China's DF-41 nuclear-capable intercontinental ballistic missiles are seen during a military parade at Tiananmen Square in Beijing on October 1, 2019, to mark the 70th anniversary of the founding of the People's Republic of China.
Stoff said the risk was not limited to collaboration with scientists working directly in the PLA and CMC research systems.
There is also widespread cooperation with state-owned defense enterprises such as China Electronics Technology Group Corporation (CETC), and universities that primarily support China's defense base belonging to the two "Seven Sons" defense and ordnance networks. Here, both U.S. and German companies are involved: in one example, Microsoft researchers collaborated with a defense laboratory of Harbin Institute of Technology in a publication on "advanced composites in special environments," the study said.
"Microsoft fully complies with U.S. laws– including U.S. export controls and sanctions laws and regulations," a Microsoft spokesperson said via email. BASF, the German chemical giant, was also identified as having worked with military-affiliated researchers. BASF spokesman Holger Kapp said BASF was "not aware of any R&D cooperations" with the institute in question, the North University of China.
The study identified over 100 publications where the German Research Foundation, DFG (Deutsche Forschungsgemeinschaft) had reportedly funded collaborations. The DFG promised to "closely analyse" the study, adding, "the framework conditions for scientific cooperation with China are regularly put to the test by the DFG."
Germany's Federal Ministry of Education and Research in Berlin is also named as a funder.

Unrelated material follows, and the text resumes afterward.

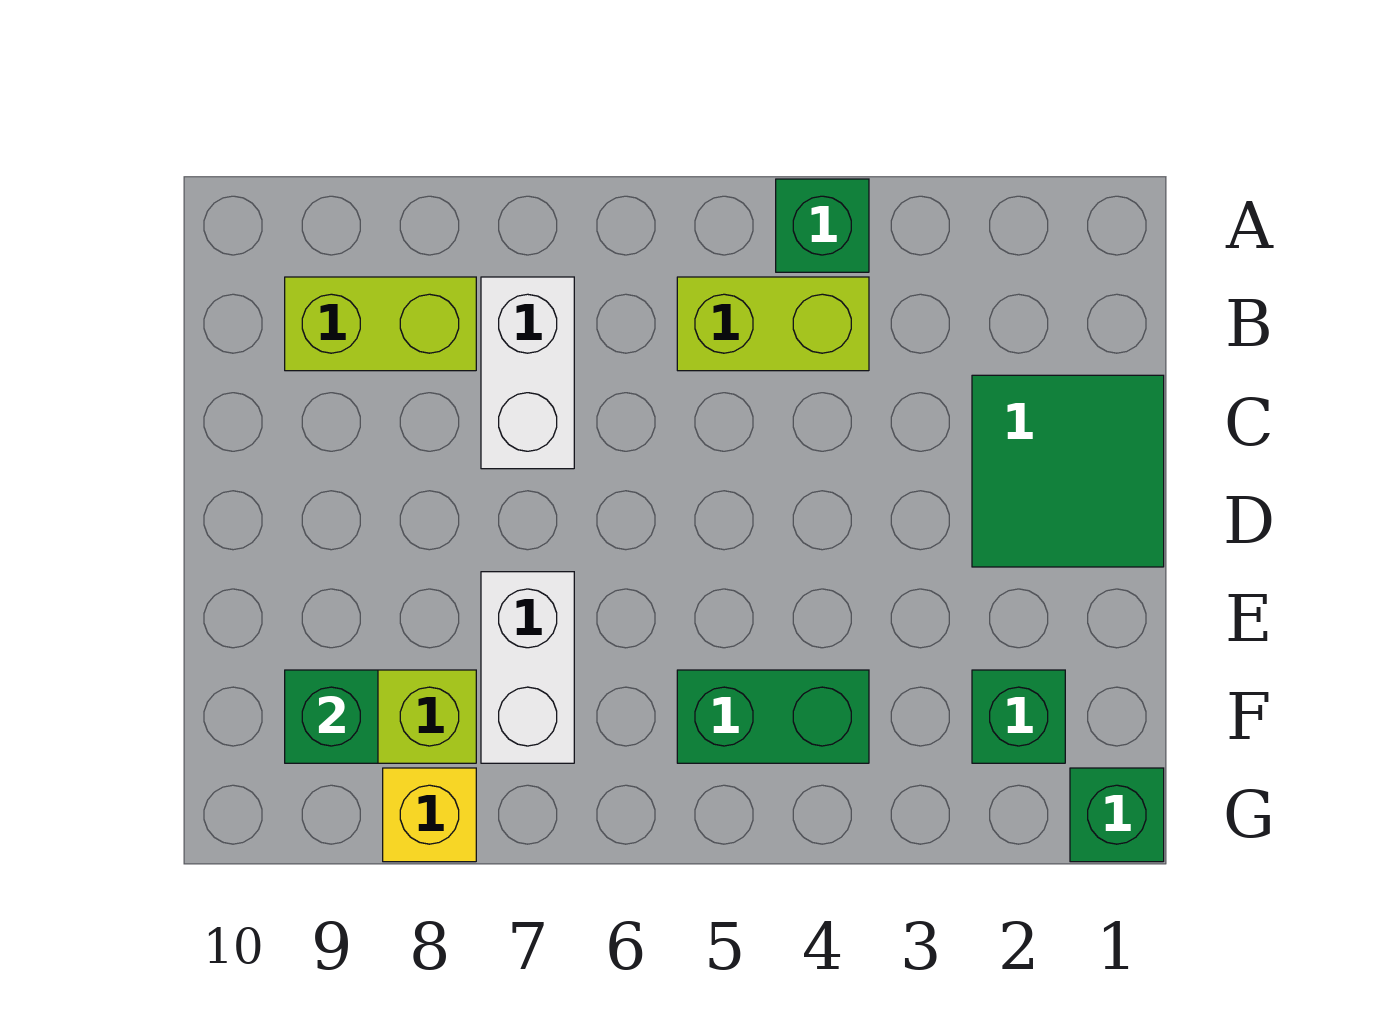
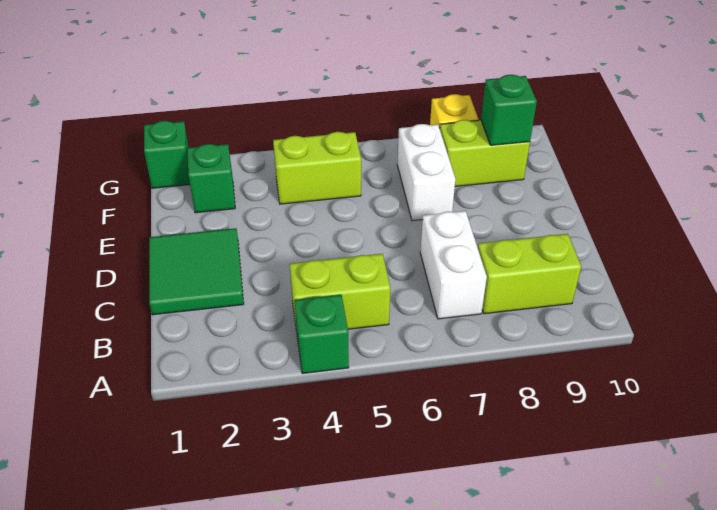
green 1x2 brick [677,670,869,763] -> lime 1x2 brick [273,132,361,204]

In an emailed statement, a spokeswoman said, "At the Federal Ministry of Education and Research (BMBF) we do everything possible to prevent German research, and particularly that which is in receipt of BMBF funding, from enhancing China's military strength."
She added, "Particularly against the backdrop of China's politically mandated strategy of civil-military fusion, the BMBF views the increasing risks of proliferation in many areas of research with concern."
In a landmark move last year the Biden administration passed the CHIPS and Science Act which defines certain research-related practices by China as "malign" and limits cooperation.
But fundamental research—and the intangible knowledge transfer that goes with it—is exempted from the Entities List run by the Department of Commerce that prohibits sensitive exports or cooperation with entities seen as a threat to U.S. national security.
"The CHIPS act is a big step in the right direction," Stoff said, but added: "The U.S. government is not equipped to monitor, enforce, or even do sufficient risks assessments."
"I am not accusing the Germans or Americans of developing military technologies and giving it to the Chinese," Stoff said. "They may be doing good science. But there is a subset where even to a lay person the research itself is clearly military use."